Сначала я несколько досадовал, когда мой взгляд падал на ее саван, и иногда я ощущал мгновенное сожаление о том, что погода переменилась и что моей гостье не нужно облачаться в иное платье, во что-нибудь, не столь отвратительное, как это жалкое одеяние. Но постепенно моя досада улеглась, в конце концов, можно привыкнуть ко всему, даже к савану! Впрочем, тут же во мне поднималась волна жалости к моей гостье, узнавшей столь страшный опыт.

Вскоре мы, казалось, забыли обо всем — уж я так точно, — кроме того, что мы, мужчина и женщина, находимся рядом. Странность обстоятельств, похоже, не имела значения — не заслуживала даже мимолетного раздумья. Мы по-прежнему сидели на некотором расстоянии друг от друга и почти не разговаривали. Не припомню ни слова, слетевшего с наших губ, когда мы сидели у огня, но иной язык пришел на помощь — язык взглядов, и наши глаза вели свою беседу, более красноречивые, чем губы, когда они слагают фразы человеческой речи. Получая на этом подходящем языке ответы на свои вопросы, я с невыразимым волнением начал осознавать, что моя любовь взаимна. В подобной ситуации просто невозможно недопонимание. Я просто не мог допустить в сердце сомнения. Я испытывал робость, но то была робость истинной любви, непременная спутница этой дивной, всепоглощающей и подчиняющей нас себе страсти. В присутствии моей любимой меня переполняли чувства, налагающие запрет на речь, которая в подобной ситуации оказалась бы слишком несовершенной и даже звучала бы слишком грубо. Моя любимая тоже хранила молчание. Но теперь, когда я один, когда я наедине с воспоминаниями, я могу с уверенностью сказать, что она тоже была счастлива. Нет, не совсем так. «Счастье» — не совсем подходящее слово, чтобы описать и ее, и мои чувства. Счастье — это довольно подвижное и, скорее, осознаваемое переживание. Мы же были умиротворены. Да, именно умиротворены; и теперь, когда я могу анализировать то, что испытывал, и правильно толковать смысл слова, считаю это слово предельно точным. Умиротворение предполагает как позитивные, так и негативные предшествующие условия. Предполагает отсутствие тревоги, а также желаний: оно указывает на достижение, или обретение, или же накопление чего-то благого. В нашем состоянии ума — возможно, это и самонадеянность с моей стороны, но я с радостью сознавал, что мы мыслили одинаково, — такое умиротворение означало, что мы пришли к пониманию: что бы дальше ни случилось, все только к лучшему. Дай Бог, чтобы так и было!

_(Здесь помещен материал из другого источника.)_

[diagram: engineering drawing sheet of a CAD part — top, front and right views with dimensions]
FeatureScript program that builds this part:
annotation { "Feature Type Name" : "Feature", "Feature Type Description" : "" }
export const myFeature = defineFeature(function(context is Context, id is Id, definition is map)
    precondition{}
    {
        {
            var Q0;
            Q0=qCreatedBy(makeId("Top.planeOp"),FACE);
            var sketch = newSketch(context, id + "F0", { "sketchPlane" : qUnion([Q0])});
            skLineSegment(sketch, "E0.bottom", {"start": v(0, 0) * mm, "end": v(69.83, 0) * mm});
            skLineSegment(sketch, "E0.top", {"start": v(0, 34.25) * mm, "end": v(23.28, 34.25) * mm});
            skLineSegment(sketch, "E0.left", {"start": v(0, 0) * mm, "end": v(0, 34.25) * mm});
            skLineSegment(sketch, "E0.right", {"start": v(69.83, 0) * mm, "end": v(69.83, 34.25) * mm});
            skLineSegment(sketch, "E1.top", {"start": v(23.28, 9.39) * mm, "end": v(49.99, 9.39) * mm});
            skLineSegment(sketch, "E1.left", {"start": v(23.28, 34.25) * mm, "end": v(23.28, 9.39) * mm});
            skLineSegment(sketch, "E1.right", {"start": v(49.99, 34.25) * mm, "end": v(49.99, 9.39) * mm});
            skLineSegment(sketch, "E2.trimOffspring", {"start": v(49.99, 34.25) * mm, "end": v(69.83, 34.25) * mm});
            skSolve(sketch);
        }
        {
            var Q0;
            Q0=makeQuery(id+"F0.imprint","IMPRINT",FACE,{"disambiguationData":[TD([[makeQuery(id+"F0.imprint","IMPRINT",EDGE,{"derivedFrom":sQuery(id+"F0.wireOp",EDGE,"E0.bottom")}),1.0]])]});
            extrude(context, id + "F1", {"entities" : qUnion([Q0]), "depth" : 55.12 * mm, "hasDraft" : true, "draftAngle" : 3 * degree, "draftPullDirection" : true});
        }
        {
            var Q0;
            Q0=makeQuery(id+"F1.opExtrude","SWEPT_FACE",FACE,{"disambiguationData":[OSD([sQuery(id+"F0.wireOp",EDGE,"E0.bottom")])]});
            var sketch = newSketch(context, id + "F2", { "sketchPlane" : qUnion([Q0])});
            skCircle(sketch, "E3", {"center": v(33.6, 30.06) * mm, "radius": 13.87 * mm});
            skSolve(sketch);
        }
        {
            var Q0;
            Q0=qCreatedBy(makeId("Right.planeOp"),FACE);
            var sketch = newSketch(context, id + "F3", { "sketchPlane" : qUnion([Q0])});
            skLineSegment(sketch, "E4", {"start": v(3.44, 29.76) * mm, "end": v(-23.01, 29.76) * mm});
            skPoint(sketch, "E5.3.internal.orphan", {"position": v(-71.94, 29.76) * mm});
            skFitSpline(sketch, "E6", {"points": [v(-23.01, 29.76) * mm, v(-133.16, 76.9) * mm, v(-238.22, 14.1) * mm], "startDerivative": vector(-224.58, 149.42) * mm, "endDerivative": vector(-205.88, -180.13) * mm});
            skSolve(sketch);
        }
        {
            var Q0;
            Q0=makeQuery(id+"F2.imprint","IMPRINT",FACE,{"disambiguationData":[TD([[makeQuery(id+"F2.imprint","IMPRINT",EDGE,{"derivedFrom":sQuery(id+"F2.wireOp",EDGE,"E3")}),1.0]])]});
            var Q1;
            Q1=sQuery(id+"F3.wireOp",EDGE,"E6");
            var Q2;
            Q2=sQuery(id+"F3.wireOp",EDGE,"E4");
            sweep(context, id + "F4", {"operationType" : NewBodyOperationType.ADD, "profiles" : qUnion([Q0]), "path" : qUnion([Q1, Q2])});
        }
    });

Мы сидели в молчании, глядя друг другу в глаза, и звезды в ее глазах теперь прятали огонь, хотя, возможно, это было отражение огня, разгоревшегося в камине. Но неожиданно она вскочила и стала машинально кутаться в свой чудовищный саван. Выпрямившись во весь рост, шепотом, в котором ощущалась шедшая в ней борьба чувств, свидетельствовавшая о том, что она, скорее, подчиняется велению духа, чем действует по своей воле, она произнесла:

— Я должна немедленно идти. Рассвет уже близок. Я должна быть на своем месте, когда настанет утро.

Она была предельно серьезна, и я чувствовал, что нельзя противиться ее желаниям, поэтому тоже вскочил и бросился к окну. Отдернул штору, чтобы можно было отодвинуть решетку и открыть окно до полу. Потом отступил за штору и придержал ее, чтобы моя гостья могла пройти. На мгновение она остановилась и прервала долгое молчание словами:

— Вы истинный джентльмен и мой друг. Вы понимаете мои желания. Я благодарю вас от всего сердца.

Она протянула мне свою прекрасную, изящную руку. Я взял ее обеими ладонями, опустился на колени и поднес к губам. Прикосновение ее руки вызвало у меня дрожь. Моя гостья тоже затрепетала, устремив на меня взгляд, которым она, казалось, вопрошала саму мою душу. Звезды в ее глазах, лишившись отблесков огня, горевшего в камине, вновь таинственно отсвечивали серебром. Потом она очень-очень медленно, будто неохотно, высвободила свою руку и переступила порог с мягким прелестным величавым полупоклоном, заставившим меня оставаться на коленях.

Когда я услышал, как стеклянная створка окна чуть скрипнула за ней, я поднялся и поспешно выглянул из-за укрывавшей меня шторы. Я успел заметить, как моя гостья спускалась по ступенькам террасы. Мне хотелось видеть ее как можно дольше. Предрассветные сумерки уже начали теснить ночной мрак, и в слабом неверном свете я неотчетливо видел белую фигуру меж кустов, меж статуй, пока наконец она не исчезла вдали, во тьме.

Я долго стоял на террасе, иногда всматриваясь в темноту перед собой, в надежде, что мне посчастливится еще хоть раз мельком увидеть ее, иногда же закрывая глаза и стараясь вызвать в памяти ее образ — спускавшейся по ступенькам. Впервые с нашего знакомства она обернулась и бросила на меня взгляд, ступая на белую дорожку, начинающуюся у террасы. Надо мной витал этот взгляд, полный любви и чар, и я был готов пренебречь любыми опасностями.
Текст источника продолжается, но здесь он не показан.